** Opening SELECTED EXTRACT block **

The next day I called Nurse Michelle and asked her to check Edith again with her microscopic vision, because I didn’t see anything. She called me back and said that all the live lice were gone, but there were still eggs. She said she’d send home a special comb for us to borrow. She also informed me that Edith had been telling everyone at school that she had lice, and Nurse Michelle had told her she didn’t need to divulge that information. A few hours later I got a call from the parents of the kids we were supposed to babysit that night…. Edith had told their dad she had lice. I affirmed she did not have it - but that she had HAD it. Miraculously, their plans fell through for that evening. They told me it had nothing to do with the lice, but I have my doubts. I don’t blame them. 

When I picked Edith up from school, I told her SHE DOES NOT HAVE LICE and to quit telling people she does. I explained to her, again, that she had HAD lice, but we took care of it. And now she doesn’t. I explained when she tells people that she has lice she scares them, and no one wants to be around her. She told me that she still had lice eggs, so she still has lice. And that makes a lot of sense – I can see her reasoning. I explained that all the live lice were dead, and yes, she had eggs, but we were going to keep treating her hair, and we were going to comb out those eggs, and she didn’t have lice anymore. I’m not even sure I believed my own reasoning though. I mean, eggs are eggs; but I did my damnedest to be convincing.

** Closing SELECTED EXTRACT block **

→ **PROMPT A**
In the account of Edith and the lice, rewrite the passage between "When I picked" and "to be convincing.", inclusive, replacing "eggs" with "nits".
→ **PROMPT B**
In the account of Edith and the lice, what did Nurse Michelle say she would send home?
→ **PROMPT C**
Write what comes next in the account of Edith and the lice, starting after its final sentence.
The lines after this point come from a different source.

** Opening DATA EXCERPT block **

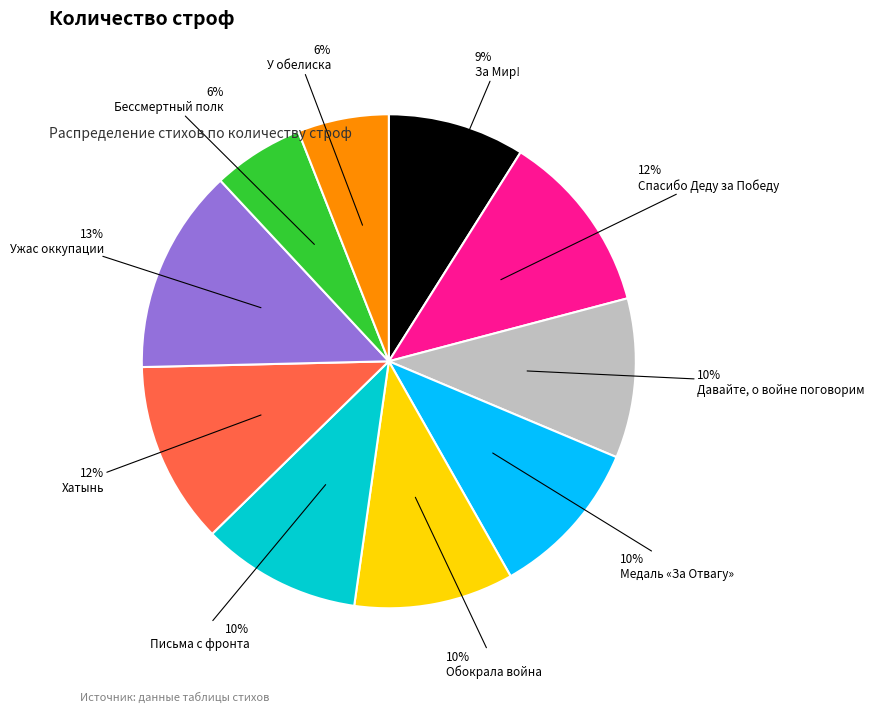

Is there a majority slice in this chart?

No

** Closing DATA EXCERPT block **

→ **FINAL ANSWER A**
When I picked Edith up from school, I told her SHE DOES NOT HAVE LICE and to quit telling people she does. I explained to her, again, that she had HAD lice, but we took care of it. And now she doesn’t. I explained when she tells people that she has lice she scares them, and no one wants to be around her. She told me that she still had lice nits, so she still has lice. And that makes a lot of sense – I can see her reasoning. I explained that all the live lice were dead, and yes, she had nits, but we were going to keep treating her hair, and we were going to comb out those nits, and she didn’t have lice anymore. I’m not even sure I believed my own reasoning though. I mean, nits are nits; but I did my damnedest to be convincing.

→ **FINAL ANSWER B**
A special comb for them to borrow.

→ **FINAL ANSWER C**
Even my Best Friend Siri is in denial about lice. Every time I try to type in a text message, she tries to change it to something it isn’t. Like. Live. Lide. Lime. You name it. Just not LICE.

I called her Girl Scout troop leader and told her about it, since the night before the discovery we’d been to a troop meeting. I asked her to let the other parents know, but to please leave my name out of it, PLEASE. This whole thing was so mortifying. That next night we had another Girl Scout function. On the way there, I told Edith if she told anyone there she had lice, I was going to beat her within an inch of her life. She solemnly swore she would not. After we’d been there about an hour, another mom walked up beside me and said, “So, Edith had lice?” I tell you what…..it’s a good thing there were about 100 witnesses, because Edith’s life was delicately swinging in the balance from a frazzled thread. I realized after the fact that this mom was also a troop leader, so Troop Leader #1 probably told Troop Leader #2, which is completely acceptable. But at the time, I saw red. RED I SAY.

The entire experience is something I wouldn’t wish on anyone. And I realize, it’s probably not my last experience with it either. But lice don’t like hair dryers. I don’t either, but I’m going to acquiesce on that point. We’ve used a blow dryer three times in the past two weeks.

At some point in this whole process, my brain started making a really big connection – you know, lice and sin have a lot in common.  You might laugh, but I think I needed the lesson. For starters, I thought we couldn’t get it – there have been sins that I was certain I would never “catch.” I was smug and self-righteous. And then it happened. And I was embarrassed and ashamed, but there are some things you can’t hide. And everyone knew. And you know what? Sometimes I can’t even help myself from telling them about them, even when I know I’d be better off to keep my mouth shut. And now, I see others around me who aren’t guilty of *my* particular sins, and they feel the same way - I can read the self-righteousness from a mile away, because I’ve been that person. I bet in ways I still am that person.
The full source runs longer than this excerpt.